In her latest column, Charlie Young gets philosophical about the peace and power to be found in unplugging from the noise of the modern world, and how that space for thought and clarity isn't only found when sailing offshore.
How often would you say you’re ever bored? Or maybe I should ask. How often do you allow yourself to be bored? The answer, I imagine, is rarely.
That’s the way the world is now. Every idle moment filled, every silence interrupted. Our attention is constantly being solicited, served up in notifications, newsfeeds, updates and constant noise. Look around in public and you’ll find most people buried in their phones, whether they are catching a bus or on a first date. It’s become the norm to be constantly distracted.

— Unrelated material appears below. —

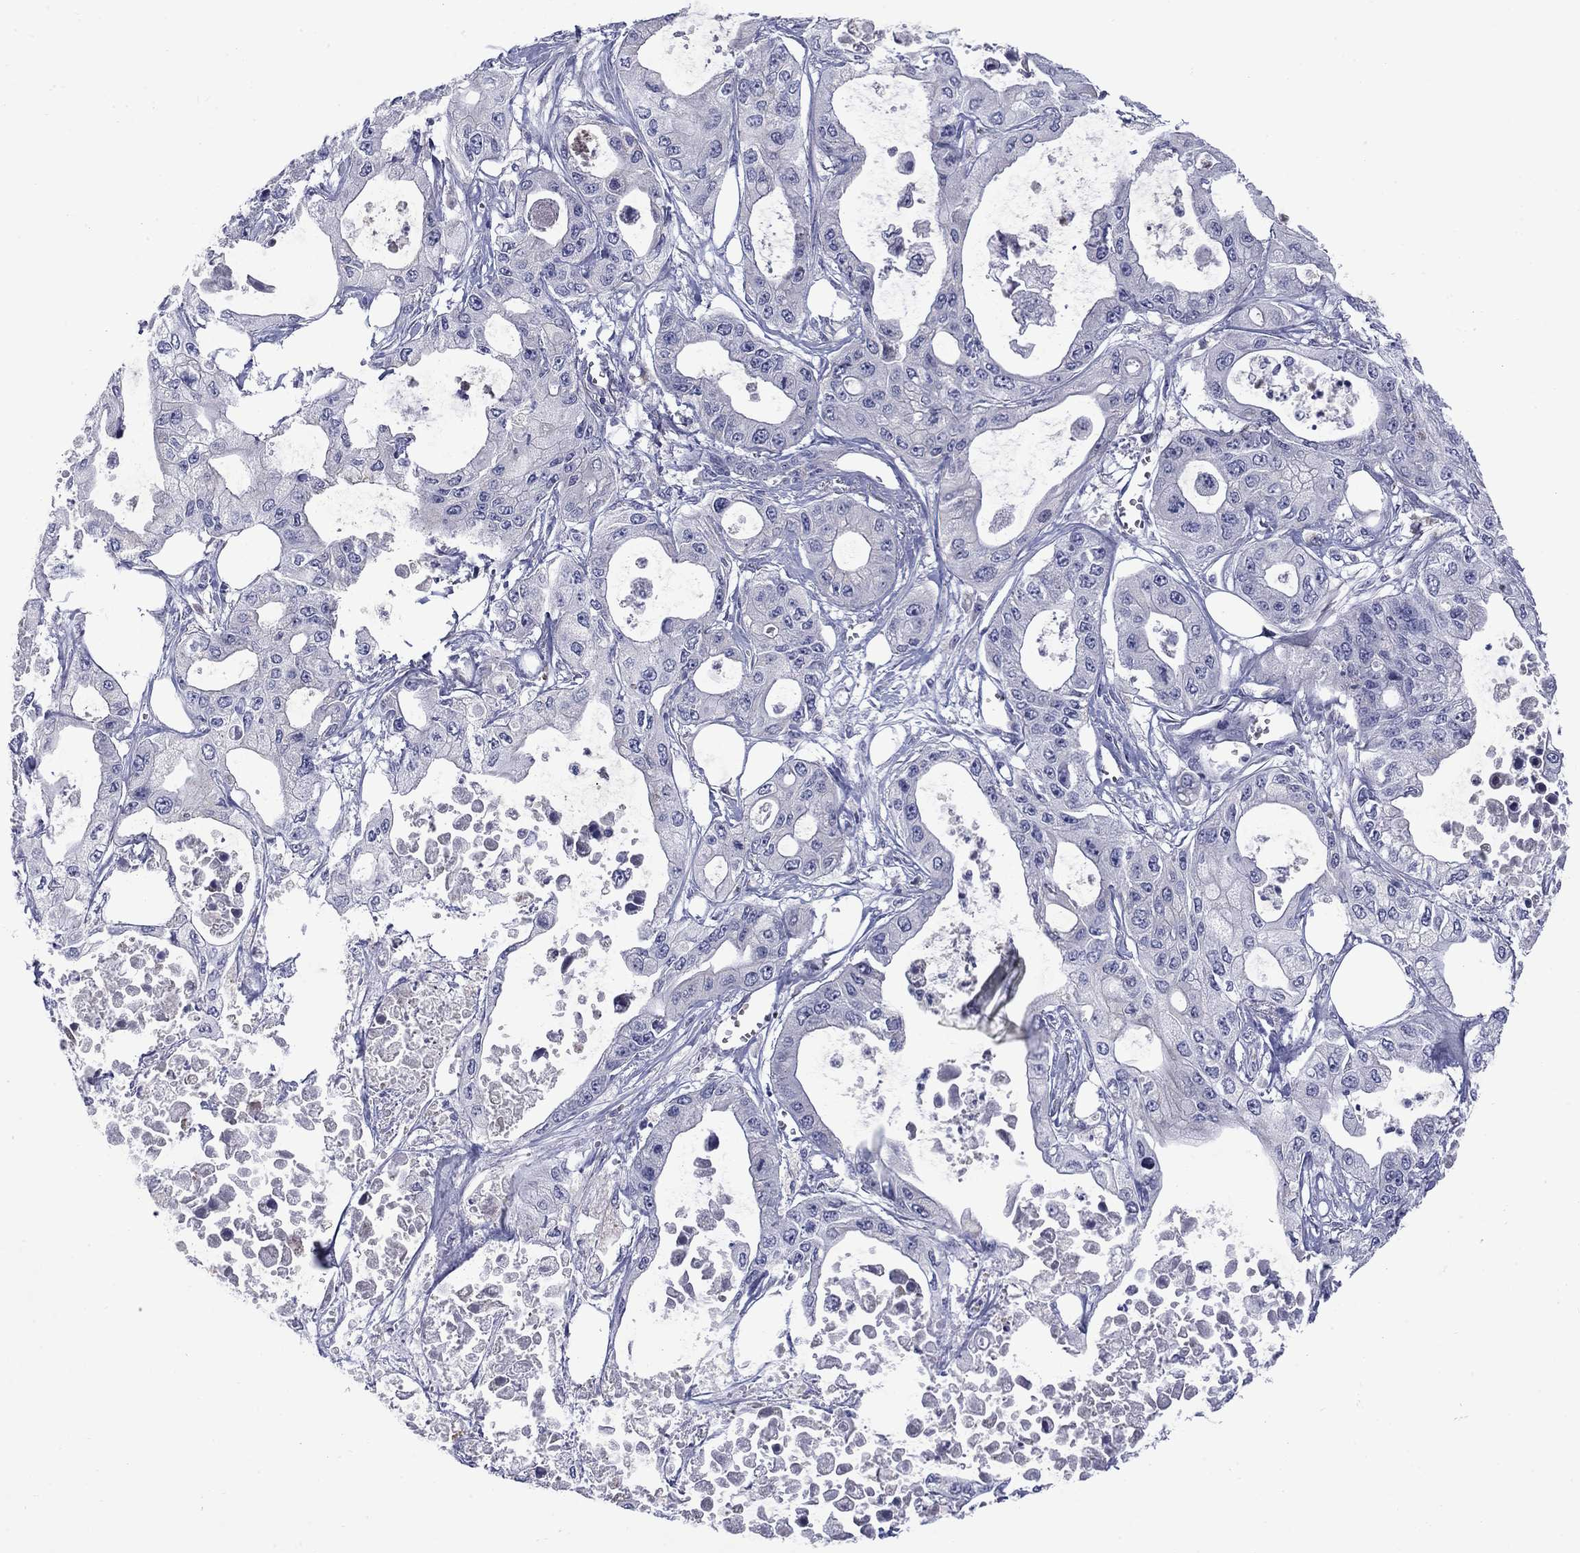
{"staining": {"intensity": "negative", "quantity": "none", "location": "none"}, "tissue": "pancreatic cancer", "cell_type": "Tumor cells", "image_type": "cancer", "snomed": [{"axis": "morphology", "description": "Adenocarcinoma, NOS"}, {"axis": "topography", "description": "Pancreas"}], "caption": "DAB immunohistochemical staining of human pancreatic cancer (adenocarcinoma) shows no significant staining in tumor cells.", "gene": "FRK", "patient": {"sex": "male", "age": 70}}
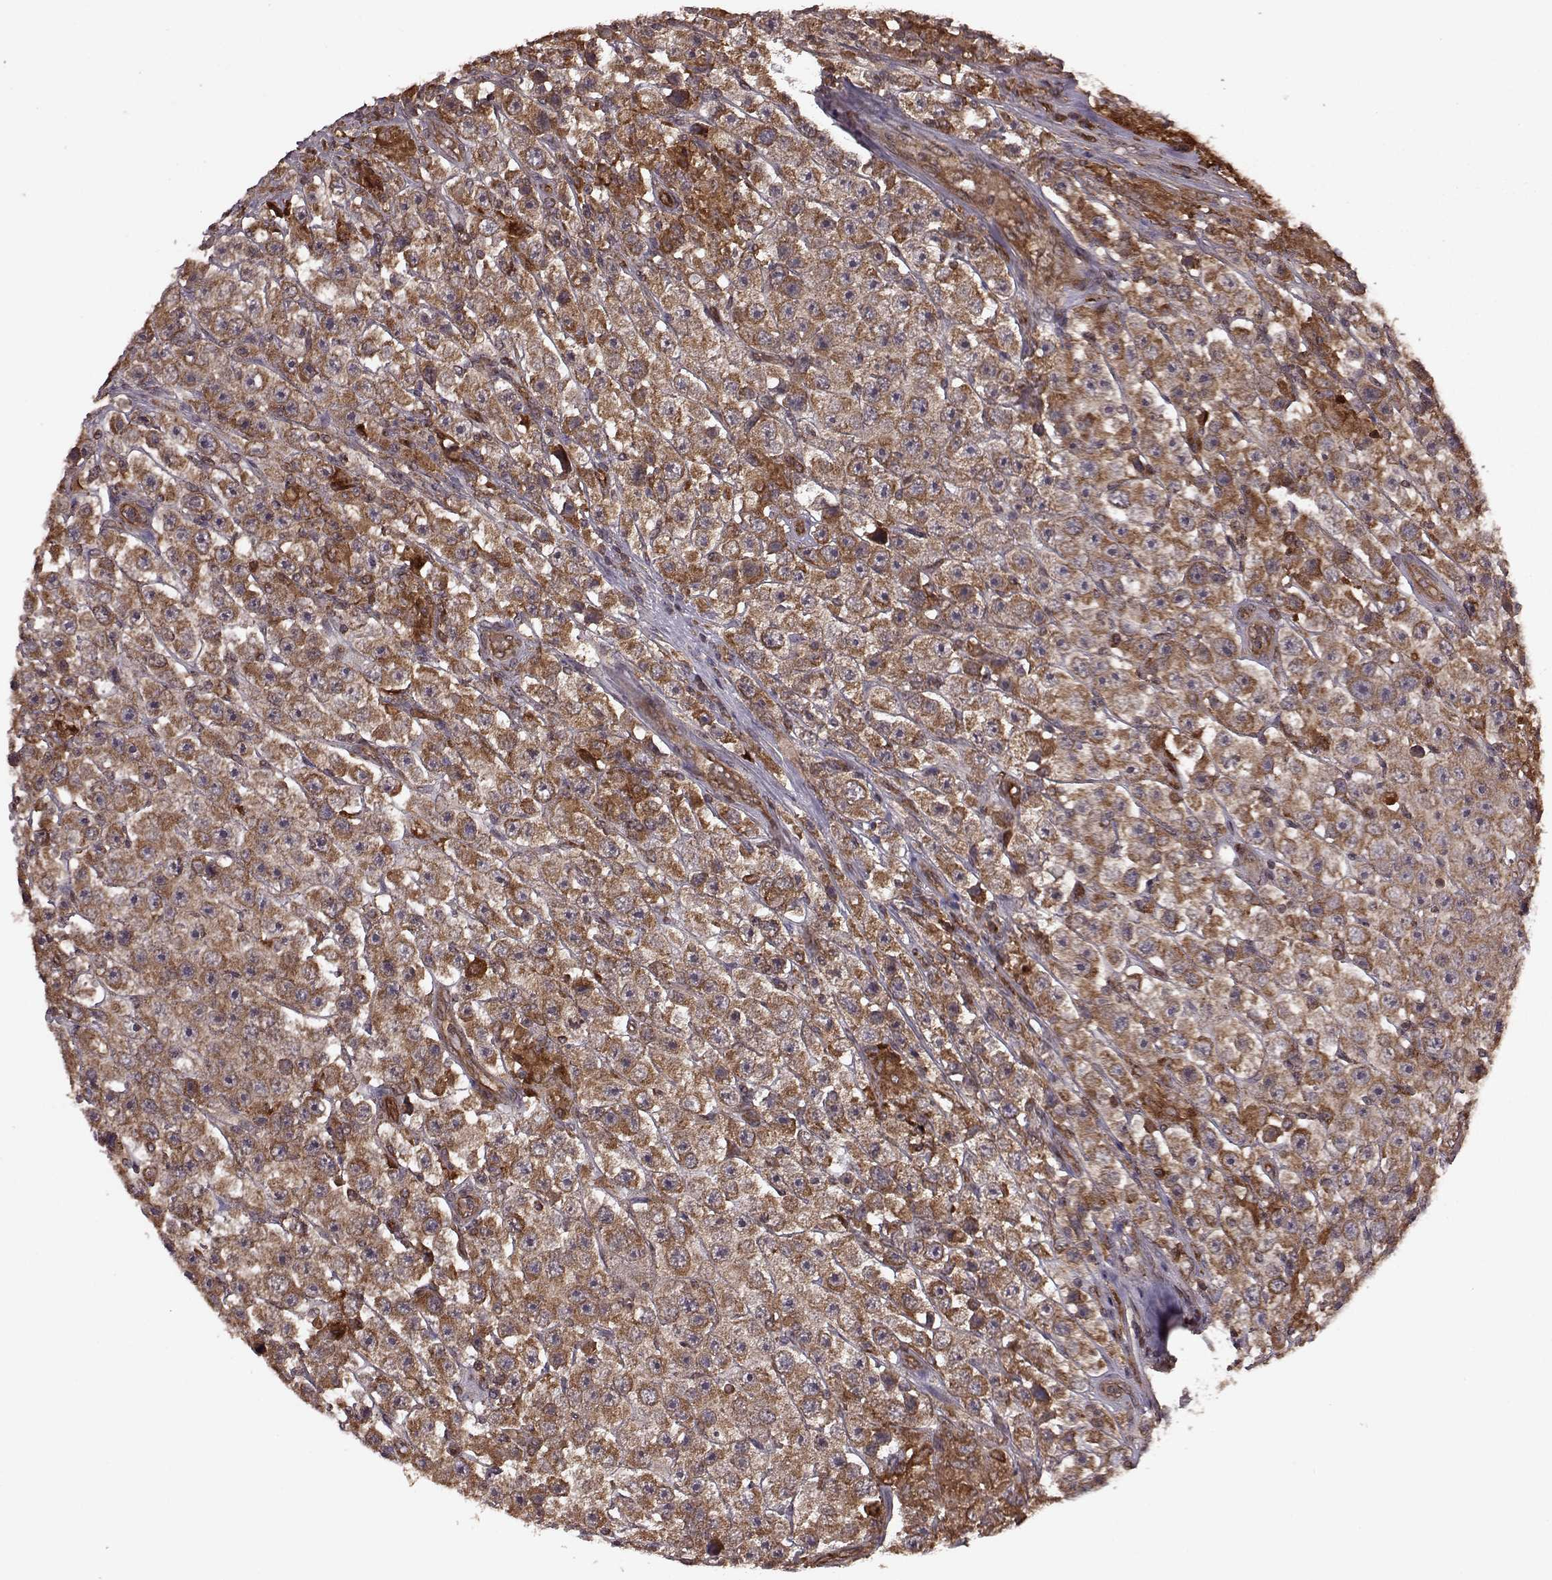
{"staining": {"intensity": "strong", "quantity": ">75%", "location": "cytoplasmic/membranous"}, "tissue": "testis cancer", "cell_type": "Tumor cells", "image_type": "cancer", "snomed": [{"axis": "morphology", "description": "Seminoma, NOS"}, {"axis": "topography", "description": "Testis"}], "caption": "Immunohistochemical staining of testis seminoma shows strong cytoplasmic/membranous protein positivity in approximately >75% of tumor cells.", "gene": "AGPAT1", "patient": {"sex": "male", "age": 45}}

But offshore, a refuge, reminiscent of a time now past, still exists.
Sailing out of sight of land and out of reach of phone signal, you are held by something quieter. Something slower. Something ancient. And though it demands your constant attention, from trimming sails to watching the weather, and keeping a constant eye out for other boats, it also gives you something vanishingly rare: space to think.
Not distracted thinking, but the deep kind. The kind that only wells up in long silences, when your mind is left to wander like the wind and waves around you. Out there, with only water in every direction and time stretched out like the horizon, your mind starts to move differently. Thoughts become looser. Your mind feels lighter. And with it, curiosity blooms.
I once read a book called The Comfort Crisis, which described the “three-day rule.” The idea is simple: it takes three full days of disconnection meaning no emails, no phones, no input, for the brain to finally begin switching off. For the constant noise to subside.